Bab 8

6.8K 529 0
                                    

Aku berdiri mematung di depan sebuah rumah mewah atau juga bisa disebut istana.
Rumah itu sangat mewah dan besar sekali.
Aku sungguh takjub saat melihatnya.

"Kenapa kamu diam saja via,ayo buruan masuk" tegur mama saat melihatku berdiri bengong di depan pintu.

"Ah,iya ma"

Aku segera bergegas mengikuti mama masuk ke dalam rumah.

Saat diruang tamu aku melihat papa dan Didi sudah duduk di sofa.
Akupun ikut duduk di sofa disamping mama.

Di ruang tamu itu,juga berdiri 4 orang.
Dua laki-laki dan dua perempuan,kurasa itu pekerja dirumah ini.

Dari ke empatnya aku hanya tau satu orang yaitu Pak Diman,sopir yang mengantar kami dari rumah sakit tadi.

"Karena semua sudah berkumpul disini saya mau menyampaikan sesuatu" kata papa.

"Silvia telah kehilangan ingatannya jadi saya meminta kalian semua untuk membantunya agar ingatannya kembali pulih" lanjutnya.

Semua orang mulai memandangku dengan iba dan mengangguk serempak.

"Non,saya Mbok Sri apa nona ingat saya?! tanya salah satu pekerja.

Aku hanya bisa menggeleng.
Aku memang tau cerita dan nama tokohnya tapi aku tidak tau bagaimana rupa mereka.

Mbok Sri menatapku dengan sedih.

"Saya Mbok Sri pembantu dirumah ini,saya dulu yang merawat nona dan tuan muda waktu kecil" ucap Mbok Sri.

Selanjutnya Mbok Sri mulai memperkenalkan yang lainnya.
Ada Mbak Umi,Mas Joko dan Pak Diman.
Mbok Sri juga memberitahuku bahwa mereka semua adalah satu keluarga.

Pak Diman adalah suami Mbok Sri,sedangkan Mbak Umi dan Mas Joko adalah menantu dan anak Mbok Sri.
Mereka baru menikah tahun lalu.

Mbok Sri dan keluarganya sudah lama bekerja disini.
Katanya sudah 25 tahunan.
Aku dengan seksama mendengarkan cerita Mbok Sri.

'Siapa tau ada informasi yang berguna untukku' pikirku.

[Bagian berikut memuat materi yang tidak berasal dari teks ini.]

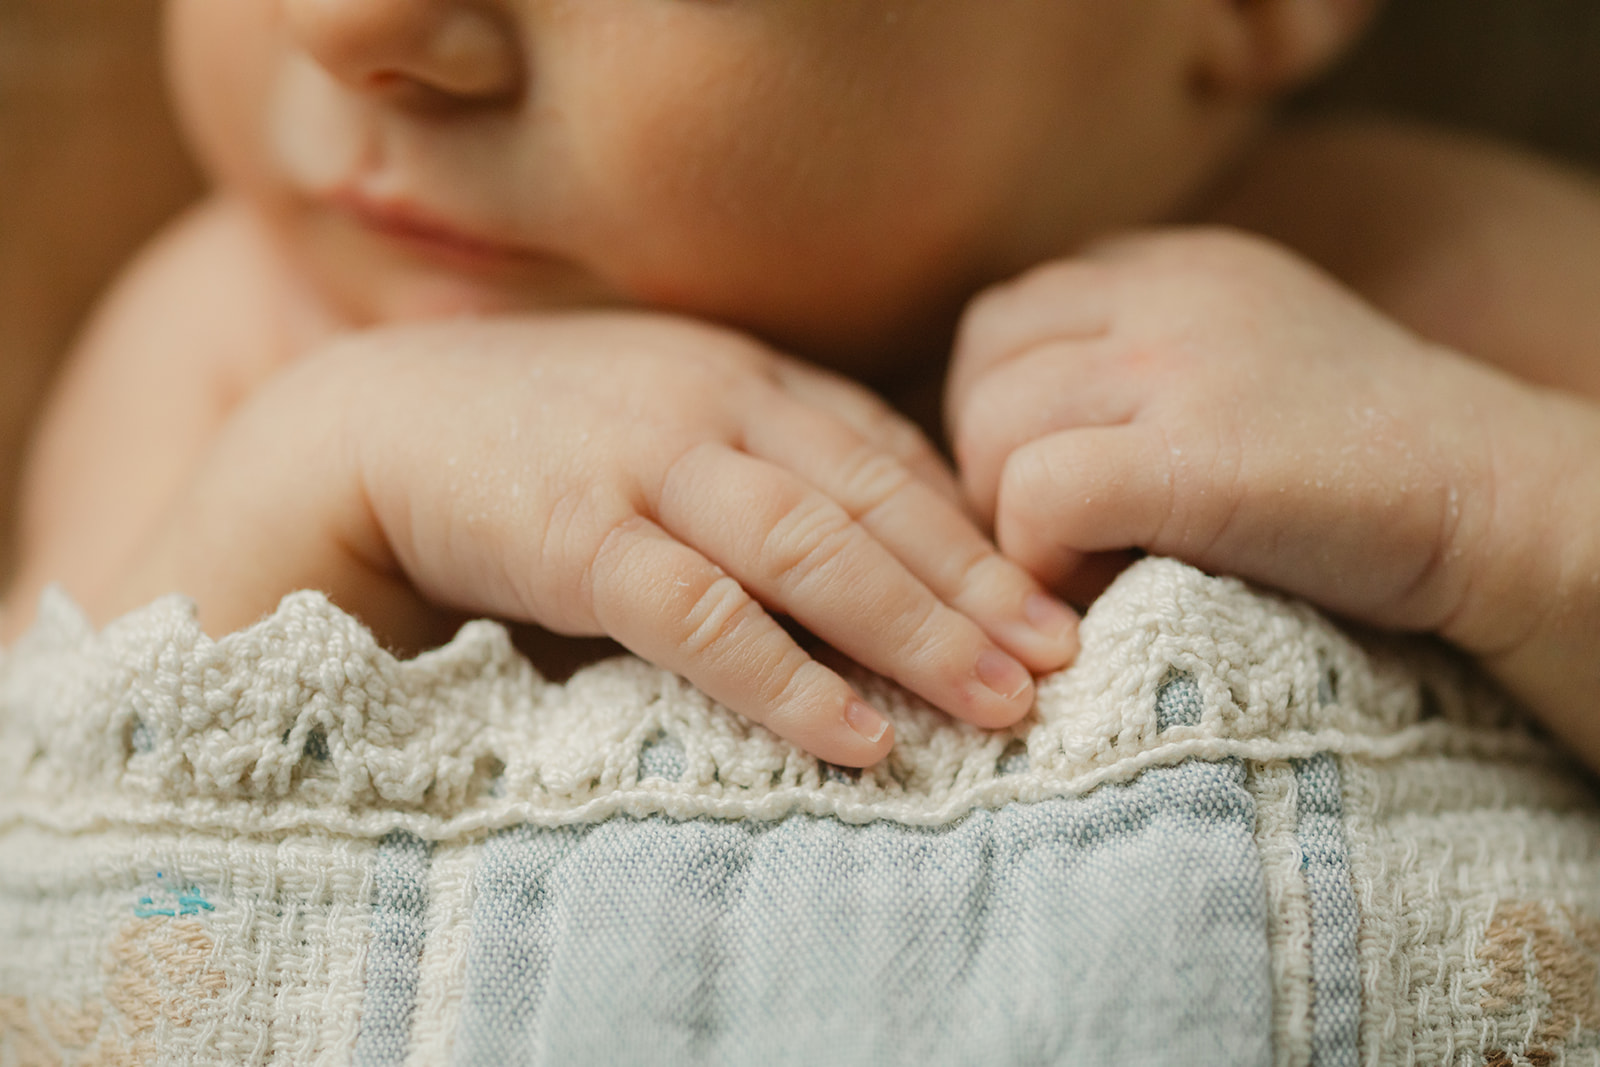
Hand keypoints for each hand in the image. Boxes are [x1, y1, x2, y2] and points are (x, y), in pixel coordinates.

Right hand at [119, 312, 1077, 765]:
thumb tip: (888, 549)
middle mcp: (716, 407)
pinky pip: (705, 616)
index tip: (1051, 596)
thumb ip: (771, 464)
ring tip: (998, 705)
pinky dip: (788, 680)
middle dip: (977, 589)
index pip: (890, 455)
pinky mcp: (579, 536)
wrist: (379, 422)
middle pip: (875, 505)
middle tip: (1061, 661)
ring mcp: (649, 465)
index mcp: (749, 376)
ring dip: (915, 633)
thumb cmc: (547, 434)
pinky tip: (858, 736)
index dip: (975, 532)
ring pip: (812, 552)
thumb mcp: (673, 417)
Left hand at [946, 228, 1571, 653]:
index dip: (1000, 412)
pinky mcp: (1193, 456)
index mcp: (1172, 265)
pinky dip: (1044, 560)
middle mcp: (1165, 291)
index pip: (1008, 319)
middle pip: (982, 365)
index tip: (1048, 484)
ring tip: (1085, 565)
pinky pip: (1036, 498)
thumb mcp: (1239, 363)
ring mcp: (1178, 366)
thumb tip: (1006, 429)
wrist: (1493, 501)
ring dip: (1011, 518)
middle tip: (1052, 537)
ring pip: (991, 430)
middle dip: (986, 463)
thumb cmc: (1358, 464)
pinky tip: (1102, 586)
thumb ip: (1134, 360)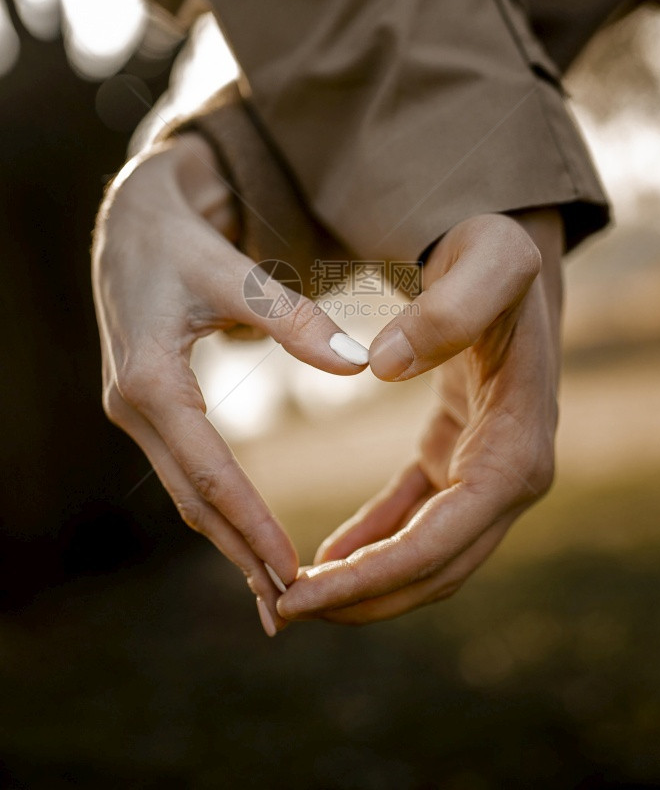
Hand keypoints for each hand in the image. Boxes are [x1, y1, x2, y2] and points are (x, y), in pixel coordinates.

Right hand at [92, 132, 367, 633]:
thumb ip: (293, 319)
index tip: (291, 571)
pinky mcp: (148, 405)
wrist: (130, 221)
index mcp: (152, 379)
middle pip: (193, 497)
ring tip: (271, 590)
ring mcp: (133, 409)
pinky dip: (217, 505)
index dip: (251, 524)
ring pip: (186, 490)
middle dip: (238, 553)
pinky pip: (185, 468)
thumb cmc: (183, 240)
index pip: (210, 472)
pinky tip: (246, 532)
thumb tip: (357, 361)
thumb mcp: (234, 274)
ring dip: (226, 538)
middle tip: (285, 610)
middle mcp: (132, 405)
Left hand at [277, 210, 562, 623]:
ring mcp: (489, 472)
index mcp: (517, 448)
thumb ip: (447, 309)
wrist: (509, 260)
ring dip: (365, 584)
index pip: (444, 540)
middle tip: (282, 610)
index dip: (375, 576)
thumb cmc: (500, 256)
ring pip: (428, 557)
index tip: (305, 591)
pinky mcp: (461, 460)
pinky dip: (375, 545)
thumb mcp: (487, 260)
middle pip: (437, 568)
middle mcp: (513, 475)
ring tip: (294, 594)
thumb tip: (380, 368)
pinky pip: (417, 520)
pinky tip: (329, 558)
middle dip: (362, 599)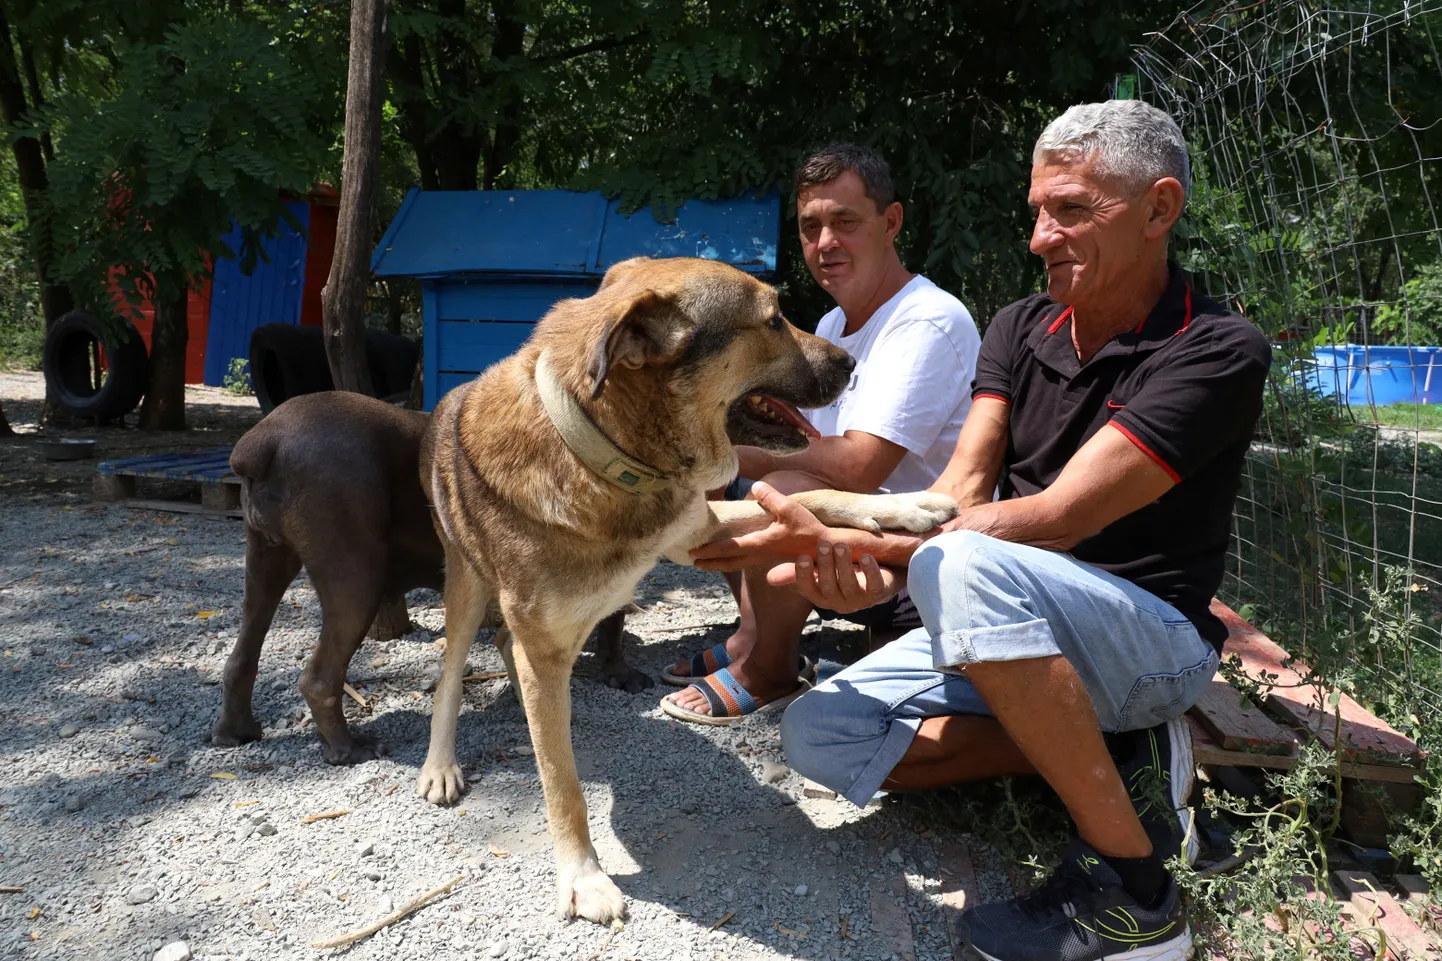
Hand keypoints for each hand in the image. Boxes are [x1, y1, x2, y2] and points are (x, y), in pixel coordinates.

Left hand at [690, 482, 829, 571]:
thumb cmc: (808, 529)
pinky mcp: (772, 556)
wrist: (824, 548)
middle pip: (729, 562)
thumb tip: (755, 486)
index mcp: (760, 544)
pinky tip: (733, 556)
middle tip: (693, 563)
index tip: (695, 552)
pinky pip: (746, 560)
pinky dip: (734, 560)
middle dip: (711, 563)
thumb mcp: (789, 508)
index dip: (710, 551)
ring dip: (720, 564)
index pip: (729, 548)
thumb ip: (770, 497)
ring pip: (738, 564)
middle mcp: (760, 554)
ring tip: (707, 563)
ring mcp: (766, 557)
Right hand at [767, 540, 903, 613]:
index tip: (803, 557)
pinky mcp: (878, 594)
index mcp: (821, 595)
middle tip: (823, 544)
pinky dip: (870, 571)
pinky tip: (866, 557)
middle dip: (825, 566)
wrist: (878, 575)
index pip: (807, 589)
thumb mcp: (820, 569)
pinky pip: (874, 586)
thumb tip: (769, 578)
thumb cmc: (842, 571)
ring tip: (841, 545)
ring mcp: (859, 600)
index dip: (804, 575)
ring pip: (849, 586)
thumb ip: (799, 571)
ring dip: (844, 565)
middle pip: (828, 587)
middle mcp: (838, 602)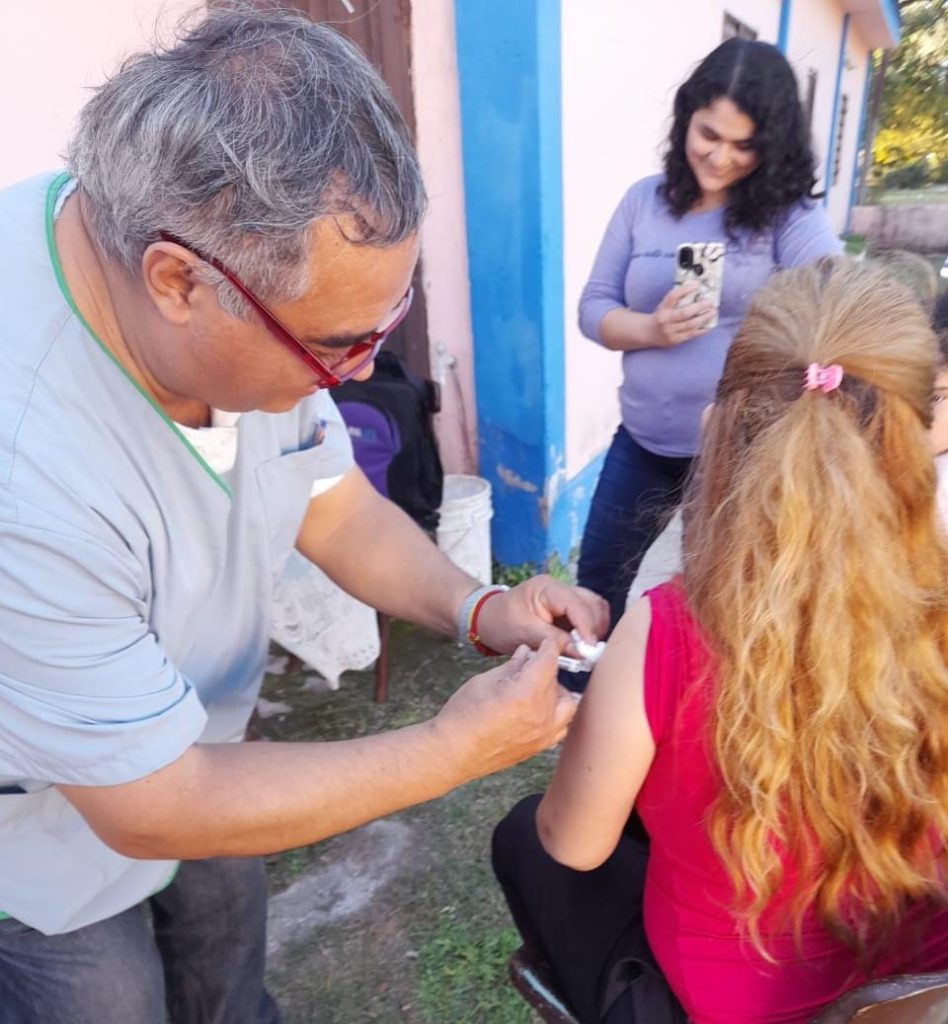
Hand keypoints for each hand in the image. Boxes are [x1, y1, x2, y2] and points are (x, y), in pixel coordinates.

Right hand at [433, 641, 578, 780]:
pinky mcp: (540, 747)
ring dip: (557, 691)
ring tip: (539, 687)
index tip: (547, 643)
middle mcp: (541, 714)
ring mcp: (543, 734)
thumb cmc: (462, 715)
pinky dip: (557, 714)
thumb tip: (526, 653)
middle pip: (556, 681)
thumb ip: (512, 667)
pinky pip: (562, 726)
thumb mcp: (484, 681)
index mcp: (526, 693)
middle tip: (532, 664)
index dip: (549, 648)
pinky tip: (542, 709)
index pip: (548, 661)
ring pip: (566, 704)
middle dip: (546, 668)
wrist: (452, 752)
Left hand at [475, 575, 607, 654]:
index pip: (577, 604)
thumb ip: (554, 641)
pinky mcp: (567, 609)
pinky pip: (588, 616)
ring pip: (594, 609)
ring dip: (595, 629)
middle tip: (589, 652)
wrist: (488, 618)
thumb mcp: (525, 633)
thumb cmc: (501, 622)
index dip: (587, 627)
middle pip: (592, 603)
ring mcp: (565, 597)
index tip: (590, 649)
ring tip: (586, 650)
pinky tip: (582, 645)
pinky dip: (589, 630)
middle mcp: (560, 588)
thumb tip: (582, 653)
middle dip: (594, 628)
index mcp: (547, 588)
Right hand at [649, 283, 715, 346]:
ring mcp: (670, 331)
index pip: (673, 296)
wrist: (648, 333)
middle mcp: (666, 320)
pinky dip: (701, 330)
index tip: (697, 284)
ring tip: (713, 312)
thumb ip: (677, 300)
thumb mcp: (664, 306)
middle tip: (709, 302)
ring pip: (690, 325)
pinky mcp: (675, 340)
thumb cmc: (661, 316)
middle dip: (699, 307)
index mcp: (663, 308)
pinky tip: (708, 325)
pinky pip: (691, 334)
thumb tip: (696, 290)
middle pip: (684, 313)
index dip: (685, 289)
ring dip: (703, 318)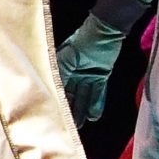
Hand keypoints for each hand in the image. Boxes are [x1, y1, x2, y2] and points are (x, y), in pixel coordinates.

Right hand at [54, 11, 124, 127]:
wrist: (106, 31)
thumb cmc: (83, 42)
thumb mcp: (68, 57)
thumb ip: (60, 74)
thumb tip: (52, 93)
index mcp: (60, 67)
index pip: (56, 88)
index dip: (55, 101)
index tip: (53, 117)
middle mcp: (72, 73)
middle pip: (70, 94)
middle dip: (69, 110)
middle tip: (68, 127)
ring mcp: (86, 75)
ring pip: (83, 96)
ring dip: (82, 110)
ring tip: (80, 125)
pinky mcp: (100, 76)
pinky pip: (97, 92)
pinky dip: (96, 103)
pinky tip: (94, 116)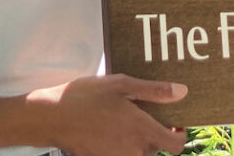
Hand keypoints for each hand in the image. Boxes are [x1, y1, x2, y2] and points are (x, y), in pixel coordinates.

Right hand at [29, 73, 187, 155]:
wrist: (52, 117)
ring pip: (139, 151)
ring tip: (124, 115)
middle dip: (155, 131)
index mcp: (142, 130)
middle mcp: (133, 149)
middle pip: (157, 147)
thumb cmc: (87, 97)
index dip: (180, 135)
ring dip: (138, 138)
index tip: (175, 122)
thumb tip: (182, 93)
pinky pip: (121, 153)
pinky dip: (121, 142)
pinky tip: (109, 124)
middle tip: (143, 110)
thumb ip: (155, 91)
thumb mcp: (122, 85)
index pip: (175, 145)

Sekitar satu jam Mbok Sri baru selesai bercerita.
Aku sungguh lelah mendengarnya.

Kemudian aku meminta mbok Sri untuk mengantarkan ku ke kamar,karena aku tidak tau dimana kamarku.

***
Sesampainya dikamar aku langsung menuju kamar mandi untuk membasuh muka.
Saat membasuh muka,kulihat pantulan wajahku di cermin.

Betapa terkejutnya aku,yang kulihat bukanlah wajah Silvia tetapi wajahku sendiri.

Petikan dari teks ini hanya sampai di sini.